Rewrite each of the items below, putting "enclosing rectangle" in place of "bounding box" every time it occurs and leaving all other text unchanged.

--- start of Listed entries ---

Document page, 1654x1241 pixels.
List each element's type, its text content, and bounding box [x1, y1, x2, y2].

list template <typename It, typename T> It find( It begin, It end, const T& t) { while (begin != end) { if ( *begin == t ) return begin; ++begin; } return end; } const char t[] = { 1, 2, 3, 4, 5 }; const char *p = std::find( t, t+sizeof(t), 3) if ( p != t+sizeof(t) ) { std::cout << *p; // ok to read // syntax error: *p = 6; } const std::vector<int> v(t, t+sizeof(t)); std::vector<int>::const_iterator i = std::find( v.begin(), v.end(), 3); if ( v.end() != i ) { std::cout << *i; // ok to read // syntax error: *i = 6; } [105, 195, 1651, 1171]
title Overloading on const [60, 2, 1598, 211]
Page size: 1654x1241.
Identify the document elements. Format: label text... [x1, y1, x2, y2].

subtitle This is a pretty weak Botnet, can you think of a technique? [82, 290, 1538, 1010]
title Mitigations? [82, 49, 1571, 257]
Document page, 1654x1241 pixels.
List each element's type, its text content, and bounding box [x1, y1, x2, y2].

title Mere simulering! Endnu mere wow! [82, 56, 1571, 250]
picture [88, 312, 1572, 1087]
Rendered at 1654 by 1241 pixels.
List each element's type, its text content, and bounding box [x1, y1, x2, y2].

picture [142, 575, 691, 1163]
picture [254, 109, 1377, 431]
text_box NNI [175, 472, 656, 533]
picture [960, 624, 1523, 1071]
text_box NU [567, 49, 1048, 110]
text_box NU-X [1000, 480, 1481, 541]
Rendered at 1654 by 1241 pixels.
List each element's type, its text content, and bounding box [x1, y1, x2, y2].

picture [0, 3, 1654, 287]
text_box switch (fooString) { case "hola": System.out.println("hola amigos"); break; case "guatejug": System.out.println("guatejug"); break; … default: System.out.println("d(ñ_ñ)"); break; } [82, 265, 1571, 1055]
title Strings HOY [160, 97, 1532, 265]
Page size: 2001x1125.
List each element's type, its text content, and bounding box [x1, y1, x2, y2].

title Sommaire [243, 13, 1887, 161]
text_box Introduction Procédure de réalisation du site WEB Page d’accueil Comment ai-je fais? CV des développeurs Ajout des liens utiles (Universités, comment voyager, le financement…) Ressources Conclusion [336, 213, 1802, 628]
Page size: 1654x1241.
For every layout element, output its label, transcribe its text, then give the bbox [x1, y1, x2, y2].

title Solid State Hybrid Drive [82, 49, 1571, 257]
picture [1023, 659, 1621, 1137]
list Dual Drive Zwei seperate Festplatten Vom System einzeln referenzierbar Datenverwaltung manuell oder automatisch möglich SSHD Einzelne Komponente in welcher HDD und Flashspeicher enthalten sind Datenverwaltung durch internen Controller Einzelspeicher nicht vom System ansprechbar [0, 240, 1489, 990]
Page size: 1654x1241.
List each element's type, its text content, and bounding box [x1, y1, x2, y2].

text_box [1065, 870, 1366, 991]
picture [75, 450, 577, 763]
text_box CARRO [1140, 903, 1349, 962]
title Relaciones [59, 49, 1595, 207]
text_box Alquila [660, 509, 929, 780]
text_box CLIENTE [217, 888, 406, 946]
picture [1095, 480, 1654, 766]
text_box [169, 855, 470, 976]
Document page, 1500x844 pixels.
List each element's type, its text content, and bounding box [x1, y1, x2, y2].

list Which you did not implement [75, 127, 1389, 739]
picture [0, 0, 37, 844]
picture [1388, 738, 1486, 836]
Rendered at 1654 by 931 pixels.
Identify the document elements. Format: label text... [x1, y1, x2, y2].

--- end of Listed entries ---

:: Written solution ::
Document page, 1654x1241 pixels.
List each element's type, its text content, and enclosing rectangle [x1, y1, x2, y2].

list template <typename It, typename T> It find( It begin, It end, const T& t) { while (begin != end) { if ( *begin == t ) return begin; ++begin; } return end; } const char t[] = { 1, 2, 3, 4, 5 }; const char *p = std::find( t, t+sizeof(t), 3) if ( p != t+sizeof(t) ) { std::cout << *p; // ok to read // syntax error: *p = 6; } const std::vector<int> v(t, t+sizeof(t)); std::vector<int>::const_iterator i = std::find( v.begin(), v.end(), 3); if ( v.end() != i ) { std::cout << *i; // ok to read // syntax error: *i = 6; } [105, 195, 1651, 1171]
title Overloading on const [60, 2, 1598, 211]
Page size: 1654x1241.
Identify the document elements. Format: label text... [x1, y1, x2, y2].

subtitle This is a pretty weak Botnet, can you think of a technique? [82, 290, 1538, 1010]
title Mitigations? [82, 49, 1571, 257]
Document page, 1654x1241 pixels.
List each element's type, its text content, and enclosing rectangle [x1, y1, x2, y2].

title Mere simulering! Endnu mere wow! [82, 56, 1571, 250]
picture [88, 312, 1572, 1087]
Rendered at 1654 by 1241 pixels.
List each element's type, its text content, and enclosing rectangle [x1, y1, x2, y2].

picture [142, 575, 691, 1163]
picture [254, 109, 1377, 431]
text_box NNI [175, 472, 656, 533]
picture [960, 624, 1523, 1071]
text_box NU [567, 49, 1048, 110]
text_box NU-X [1000, 480, 1481, 541]
Rendered at 1654 by 1241 pixels.
List each element's type, its text content, and enclosing rectangle [x1, y1, x2, y2].

picture [0, 3, 1654, 287]
text_box switch (fooString) { case "hola": System.out.println("hola amigos"); break; case "guatejug": System.out.println("guatejug"); break; … default: System.out.println("d(ñ_ñ)"); break; } [82, 265, 1571, 1055]
title Strings HOY [160, 97, 1532, 265]
Page size: 2001x1125.
List each element's type, its text content, and enclosing rectangle [x1, y1, x2, y2].

title Sommaire [243, 13, 1887, 161]
text_box Introduction Procédure de réalisation du site WEB Page d’accueil Comment ai-je fais? CV des développeurs Ajout des liens utiles (Universités, comment voyager, le financement…) Ressources Conclusion [336, 213, 1802, 628]
Page size: 1654x1241.
For every layout element, output its label, transcribe its text, then give the bbox [x1, y1, x2, y2].

title Solid State Hybrid Drive [82, 49, 1571, 257]
picture [1023, 659, 1621, 1137]
list Dual Drive Zwei seperate Festplatten Vom System einzeln referenzierbar Datenverwaltung manuell oder automatisch möglich SSHD Einzelne Komponente in welcher HDD und Flashspeicher enthalten sind Datenverwaltung durch internen Controller Einzelspeicher nicht vom System ansprechbar [0, 240, 1489, 990]
Page size: 1654x1241.
List each element's type, its text content, and enclosing rectangle [x1, y1, x2, y2].

text_box [1065, 870, 1366, 991]
picture [75, 450, 577, 763]
text_box CARRO [1140, 903, 1349, 962]
title Relaciones [59, 49, 1595, 207]
text_box Alquila [660, 509, 929, 780]
text_box CLIENTE [217, 888, 406, 946]
picture [1095, 480, 1654, 766]
text_box [169, 855, 470, 976]
Document page, 1500x844 pixels.
List each element's type, its text content, and enclosing rectangle [x1, y1, x2, y2].

list Which you did not implement [75, 127, 1389, 739]
picture [0, 0, 37, 844]
picture [1388, 738, 1486, 836]
Rendered at 1654 by 931 pixels.
Identify the document elements. Format: label text... [x1, y1, x2, y2].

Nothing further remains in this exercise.